Don't waste your money on the Owl. Mine is going in the trash now that I've got a Mighty Bright.

I bought an Owl several months ago because it was the most compact of the lights. It does not fully light the page, the light shining down is hour-glass shaped with shadows on the middle of the page.


----------



## Betsy the Quilter (Oct 27, 2008)

sebat said:


> Don't waste your money on the Owl. Mine is going in the trash now that I've got a Mighty Bright.
> 
> I bought an Owl several months ago because it was the most compact of the lights. It does not fully light the page, the light shining down is hour-glass shaped with shadows on the middle of the page.


Thanks, Sebat. Just the kind of feedback, good and bad, that's useful to our members!

Betsy


----------



## Angela (Nov 2, 2008)

sebat said:


> Don't waste your money on the Owl. Mine is going in the trash now that I've got a Mighty Bright.
> 
> I bought an Owl several months ago because it was the most compact of the lights. It does not fully light the page, the light shining down is hour-glass shaped with shadows on the middle of the page.

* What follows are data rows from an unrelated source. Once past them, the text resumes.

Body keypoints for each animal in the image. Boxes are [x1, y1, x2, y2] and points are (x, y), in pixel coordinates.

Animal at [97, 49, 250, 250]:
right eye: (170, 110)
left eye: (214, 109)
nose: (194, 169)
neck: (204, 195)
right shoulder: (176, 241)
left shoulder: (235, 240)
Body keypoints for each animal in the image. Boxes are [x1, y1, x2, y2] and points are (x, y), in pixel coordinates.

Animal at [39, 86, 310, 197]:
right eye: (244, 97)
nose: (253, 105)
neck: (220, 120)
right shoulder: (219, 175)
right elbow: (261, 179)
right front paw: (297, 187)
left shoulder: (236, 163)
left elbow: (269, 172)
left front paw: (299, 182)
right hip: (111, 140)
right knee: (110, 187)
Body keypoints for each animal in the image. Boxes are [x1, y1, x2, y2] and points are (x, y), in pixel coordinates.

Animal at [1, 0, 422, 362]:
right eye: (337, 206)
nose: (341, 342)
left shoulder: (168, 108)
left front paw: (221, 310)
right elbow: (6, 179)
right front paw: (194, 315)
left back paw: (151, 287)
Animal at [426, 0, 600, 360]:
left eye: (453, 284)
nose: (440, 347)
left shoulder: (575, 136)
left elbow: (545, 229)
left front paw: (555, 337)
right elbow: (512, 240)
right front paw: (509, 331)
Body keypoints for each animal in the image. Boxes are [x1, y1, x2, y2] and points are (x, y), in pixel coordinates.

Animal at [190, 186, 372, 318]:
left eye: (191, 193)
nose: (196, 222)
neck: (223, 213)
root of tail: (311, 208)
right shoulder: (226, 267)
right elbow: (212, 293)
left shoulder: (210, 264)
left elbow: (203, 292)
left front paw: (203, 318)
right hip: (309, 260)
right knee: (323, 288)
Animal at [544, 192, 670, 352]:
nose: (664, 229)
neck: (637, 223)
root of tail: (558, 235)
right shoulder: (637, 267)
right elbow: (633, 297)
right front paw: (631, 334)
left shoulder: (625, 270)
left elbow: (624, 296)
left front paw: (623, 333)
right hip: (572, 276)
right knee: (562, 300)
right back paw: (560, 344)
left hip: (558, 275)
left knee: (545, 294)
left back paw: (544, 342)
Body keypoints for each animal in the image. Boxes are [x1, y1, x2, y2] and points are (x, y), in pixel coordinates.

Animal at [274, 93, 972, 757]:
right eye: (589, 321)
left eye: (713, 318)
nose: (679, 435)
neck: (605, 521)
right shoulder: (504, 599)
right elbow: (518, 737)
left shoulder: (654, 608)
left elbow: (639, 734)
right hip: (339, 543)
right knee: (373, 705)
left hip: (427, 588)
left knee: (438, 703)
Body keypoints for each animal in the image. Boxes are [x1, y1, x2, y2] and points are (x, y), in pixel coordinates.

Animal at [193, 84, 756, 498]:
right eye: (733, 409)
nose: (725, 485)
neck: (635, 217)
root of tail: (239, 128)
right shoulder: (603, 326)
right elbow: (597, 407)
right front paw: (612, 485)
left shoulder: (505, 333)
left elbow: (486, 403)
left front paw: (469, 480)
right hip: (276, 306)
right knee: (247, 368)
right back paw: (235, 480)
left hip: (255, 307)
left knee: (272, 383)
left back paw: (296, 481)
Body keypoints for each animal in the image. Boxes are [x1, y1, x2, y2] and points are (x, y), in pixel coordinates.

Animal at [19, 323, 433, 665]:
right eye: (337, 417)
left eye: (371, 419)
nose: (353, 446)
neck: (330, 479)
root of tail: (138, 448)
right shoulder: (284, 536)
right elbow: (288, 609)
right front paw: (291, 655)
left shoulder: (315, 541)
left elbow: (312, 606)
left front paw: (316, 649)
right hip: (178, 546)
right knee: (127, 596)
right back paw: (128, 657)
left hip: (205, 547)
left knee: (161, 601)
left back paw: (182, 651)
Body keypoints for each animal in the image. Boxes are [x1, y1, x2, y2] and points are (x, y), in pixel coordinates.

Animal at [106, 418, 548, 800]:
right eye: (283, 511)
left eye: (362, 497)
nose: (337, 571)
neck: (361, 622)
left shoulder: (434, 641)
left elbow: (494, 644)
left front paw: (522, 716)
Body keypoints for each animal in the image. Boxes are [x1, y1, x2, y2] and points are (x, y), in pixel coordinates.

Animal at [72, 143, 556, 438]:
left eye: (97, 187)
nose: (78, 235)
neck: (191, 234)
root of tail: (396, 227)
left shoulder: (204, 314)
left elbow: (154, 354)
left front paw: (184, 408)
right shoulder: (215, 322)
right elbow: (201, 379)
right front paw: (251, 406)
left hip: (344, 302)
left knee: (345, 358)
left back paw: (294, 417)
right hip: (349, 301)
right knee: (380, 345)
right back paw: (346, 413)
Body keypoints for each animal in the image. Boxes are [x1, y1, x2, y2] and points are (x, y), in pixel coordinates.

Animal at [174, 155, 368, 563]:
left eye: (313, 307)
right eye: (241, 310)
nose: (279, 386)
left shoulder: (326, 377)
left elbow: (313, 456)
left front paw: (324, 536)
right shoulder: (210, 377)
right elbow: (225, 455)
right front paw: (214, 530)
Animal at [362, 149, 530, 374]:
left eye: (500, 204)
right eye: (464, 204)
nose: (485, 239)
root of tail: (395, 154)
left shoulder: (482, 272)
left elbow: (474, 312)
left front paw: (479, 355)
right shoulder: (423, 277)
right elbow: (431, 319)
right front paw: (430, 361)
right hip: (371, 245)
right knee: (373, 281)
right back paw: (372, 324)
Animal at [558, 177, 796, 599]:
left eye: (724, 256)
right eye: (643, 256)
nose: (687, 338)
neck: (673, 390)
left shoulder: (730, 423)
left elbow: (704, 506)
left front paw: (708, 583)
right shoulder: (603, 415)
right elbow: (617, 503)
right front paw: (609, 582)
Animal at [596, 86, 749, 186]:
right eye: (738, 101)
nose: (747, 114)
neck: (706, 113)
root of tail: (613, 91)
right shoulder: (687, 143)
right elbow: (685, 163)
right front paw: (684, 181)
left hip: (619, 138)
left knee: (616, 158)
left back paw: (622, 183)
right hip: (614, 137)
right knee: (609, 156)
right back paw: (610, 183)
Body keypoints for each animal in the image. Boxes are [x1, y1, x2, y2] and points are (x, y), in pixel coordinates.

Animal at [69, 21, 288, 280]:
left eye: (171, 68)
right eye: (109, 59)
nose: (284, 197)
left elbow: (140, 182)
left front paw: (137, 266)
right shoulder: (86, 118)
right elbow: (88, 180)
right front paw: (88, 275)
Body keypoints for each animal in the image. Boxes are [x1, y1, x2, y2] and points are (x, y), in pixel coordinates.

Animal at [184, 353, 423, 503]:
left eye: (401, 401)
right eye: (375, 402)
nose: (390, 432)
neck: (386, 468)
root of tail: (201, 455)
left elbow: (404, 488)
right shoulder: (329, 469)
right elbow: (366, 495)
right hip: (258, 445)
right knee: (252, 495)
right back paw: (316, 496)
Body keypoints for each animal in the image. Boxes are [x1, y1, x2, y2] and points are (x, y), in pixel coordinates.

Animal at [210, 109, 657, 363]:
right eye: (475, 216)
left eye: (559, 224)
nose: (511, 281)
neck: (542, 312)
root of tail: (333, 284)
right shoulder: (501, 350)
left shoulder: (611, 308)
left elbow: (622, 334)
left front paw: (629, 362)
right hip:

This is good to know. Thanks for posting. Another light I wouldn't recommend is the one that fits over your ear like a bluetooth mic. I gave mine to the grandkids to play with!!


----------



## Toby (Nov 25, 2008)

Oh no, I was at Borders out of town a week ago Sat. No special deal then. Although I just got a MightyBrght Light in plenty of time for the darkness in the car as a passenger, reading on the way home or going somewhere.


----------